Landlocked in Southern Asia in between China and India, Nepal is a small nation that is about the size of New York State. The country’s terrain can be divided up into three distinct locations. There is the flat plains near the Ganges River in the south, the hills in the center of the country, and the Himalayan mountain range in the north. The climate varies depending on location. The north has cool summers with harsh winters, and the south has subtropical summers with mild winters. Nepal is home to the tallest mountain in the world, Mount Everest. It also houses the 3rd, 4th, 5th, 6th, 7th, and 8th highest peaks on earth.


Nepal has a diverse population of just over 29 million. The population is divided into 125 reported ethnic groups. Although Nepali is the official language and is spoken by 44.6% of people, Nepal has 123 languages spoken in its country. It is 81.3% Hindu, with 9% Buddhists and 4.4% Muslims.


Agriculture employs about 70% of Nepalese people. This accounts for the country’s low unemployment rate of 3.3%. Nonetheless, Nepal remains as one of the most underdeveloped countries in the world. Their Gross Domestic Product per capita of $2,700 ranks 195th of 228 reporting countries and territories. About 25.2% of their people live below the poverty line and when the country was hit with a large earthquake in 2015, the economy took a large hit.


Nepal has seen a substantial increase in literacy rate since the turn of the century. The rate has risen from 54.1% to 64.7% in the past 15 years. This is still about twenty percentage points below the worldwide average, but it is clear that Nepal is beginning to make improvements to its education system. Even with these improvements, only 24% of students enroll into secondary education and the government will have to work on improving this number if it wants its citizens to achieve higher education.
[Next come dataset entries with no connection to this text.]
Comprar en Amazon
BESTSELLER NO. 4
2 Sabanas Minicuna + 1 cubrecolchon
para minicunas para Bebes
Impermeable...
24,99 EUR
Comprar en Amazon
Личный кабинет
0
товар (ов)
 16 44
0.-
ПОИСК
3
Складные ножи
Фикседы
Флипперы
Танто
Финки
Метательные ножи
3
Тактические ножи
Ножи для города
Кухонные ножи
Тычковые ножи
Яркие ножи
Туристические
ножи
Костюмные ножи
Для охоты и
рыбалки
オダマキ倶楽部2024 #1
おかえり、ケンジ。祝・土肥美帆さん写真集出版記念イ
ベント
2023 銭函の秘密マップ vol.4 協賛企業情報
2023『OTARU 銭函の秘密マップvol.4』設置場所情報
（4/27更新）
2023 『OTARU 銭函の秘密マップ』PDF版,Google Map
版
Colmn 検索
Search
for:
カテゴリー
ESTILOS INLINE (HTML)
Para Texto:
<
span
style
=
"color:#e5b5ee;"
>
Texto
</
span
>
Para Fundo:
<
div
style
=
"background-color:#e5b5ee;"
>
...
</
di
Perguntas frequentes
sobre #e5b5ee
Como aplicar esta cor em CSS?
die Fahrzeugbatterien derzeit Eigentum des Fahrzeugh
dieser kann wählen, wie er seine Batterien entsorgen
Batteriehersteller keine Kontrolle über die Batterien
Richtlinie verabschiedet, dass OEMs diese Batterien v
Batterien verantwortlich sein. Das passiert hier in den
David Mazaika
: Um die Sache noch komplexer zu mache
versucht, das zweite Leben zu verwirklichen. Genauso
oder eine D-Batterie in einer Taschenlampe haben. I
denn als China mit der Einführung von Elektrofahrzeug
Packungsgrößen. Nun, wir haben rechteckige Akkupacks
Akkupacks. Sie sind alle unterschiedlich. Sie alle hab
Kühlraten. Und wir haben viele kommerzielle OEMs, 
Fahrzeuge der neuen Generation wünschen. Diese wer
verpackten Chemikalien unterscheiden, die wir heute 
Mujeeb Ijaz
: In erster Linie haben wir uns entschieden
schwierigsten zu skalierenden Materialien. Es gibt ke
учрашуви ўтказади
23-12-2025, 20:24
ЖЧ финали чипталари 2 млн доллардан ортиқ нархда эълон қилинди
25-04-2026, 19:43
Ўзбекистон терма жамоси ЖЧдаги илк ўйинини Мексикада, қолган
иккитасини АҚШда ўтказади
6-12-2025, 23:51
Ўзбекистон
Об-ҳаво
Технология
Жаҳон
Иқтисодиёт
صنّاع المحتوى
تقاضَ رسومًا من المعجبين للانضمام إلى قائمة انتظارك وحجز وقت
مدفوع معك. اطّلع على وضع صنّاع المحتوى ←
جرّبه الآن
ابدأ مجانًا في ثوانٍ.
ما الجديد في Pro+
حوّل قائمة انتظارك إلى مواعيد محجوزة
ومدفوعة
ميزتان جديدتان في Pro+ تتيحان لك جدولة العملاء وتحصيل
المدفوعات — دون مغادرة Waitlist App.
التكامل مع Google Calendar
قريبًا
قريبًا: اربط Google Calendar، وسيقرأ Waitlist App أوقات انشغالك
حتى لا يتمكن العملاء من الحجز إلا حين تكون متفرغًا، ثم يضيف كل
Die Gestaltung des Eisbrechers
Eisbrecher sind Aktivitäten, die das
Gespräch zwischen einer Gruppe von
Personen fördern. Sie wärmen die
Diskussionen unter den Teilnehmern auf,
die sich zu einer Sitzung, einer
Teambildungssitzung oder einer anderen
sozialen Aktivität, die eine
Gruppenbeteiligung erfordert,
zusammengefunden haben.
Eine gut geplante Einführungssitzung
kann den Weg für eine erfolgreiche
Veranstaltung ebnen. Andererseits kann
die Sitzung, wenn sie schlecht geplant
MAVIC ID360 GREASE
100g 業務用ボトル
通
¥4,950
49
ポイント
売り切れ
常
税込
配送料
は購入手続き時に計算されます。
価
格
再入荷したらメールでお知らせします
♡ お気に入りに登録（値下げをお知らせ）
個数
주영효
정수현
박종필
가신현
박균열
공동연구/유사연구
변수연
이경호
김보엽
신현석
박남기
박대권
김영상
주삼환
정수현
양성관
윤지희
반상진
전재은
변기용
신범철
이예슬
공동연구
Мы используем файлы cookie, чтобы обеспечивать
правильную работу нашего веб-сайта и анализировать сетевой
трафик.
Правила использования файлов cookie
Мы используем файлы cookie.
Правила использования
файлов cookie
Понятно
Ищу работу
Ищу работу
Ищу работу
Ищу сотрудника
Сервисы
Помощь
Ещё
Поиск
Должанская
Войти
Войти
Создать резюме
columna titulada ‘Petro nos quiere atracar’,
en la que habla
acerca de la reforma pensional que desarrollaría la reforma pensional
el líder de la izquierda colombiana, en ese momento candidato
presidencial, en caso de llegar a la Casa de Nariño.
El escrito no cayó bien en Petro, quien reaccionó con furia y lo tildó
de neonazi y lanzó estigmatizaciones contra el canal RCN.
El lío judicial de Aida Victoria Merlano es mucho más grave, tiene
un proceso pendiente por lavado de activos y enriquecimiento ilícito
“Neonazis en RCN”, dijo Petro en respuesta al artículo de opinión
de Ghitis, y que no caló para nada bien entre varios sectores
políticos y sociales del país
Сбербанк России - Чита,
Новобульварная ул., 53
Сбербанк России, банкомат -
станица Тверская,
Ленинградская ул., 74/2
The healthcare system in Nepal is not great compared to that of its neighbors, resulting in a higher prevalence of disease among Nepalese. Healthcare facilities are low quality, and many people do not have access to care due to the high costs and limited locations for treatment. Thankfully, Nepal has been making progress in improving their healthcare system, but there is still much work to do.


According to the World Federation of Hemophilia, there are 573 people in Nepal living with Hemophilia. With a poor healthcare infrastructure, those who need treatment struggle to get it and there are likely many Nepalese who are living undiagnosed. The Nepal Hemophilia Society works to raise awareness of the condition and help provide education for those who have it.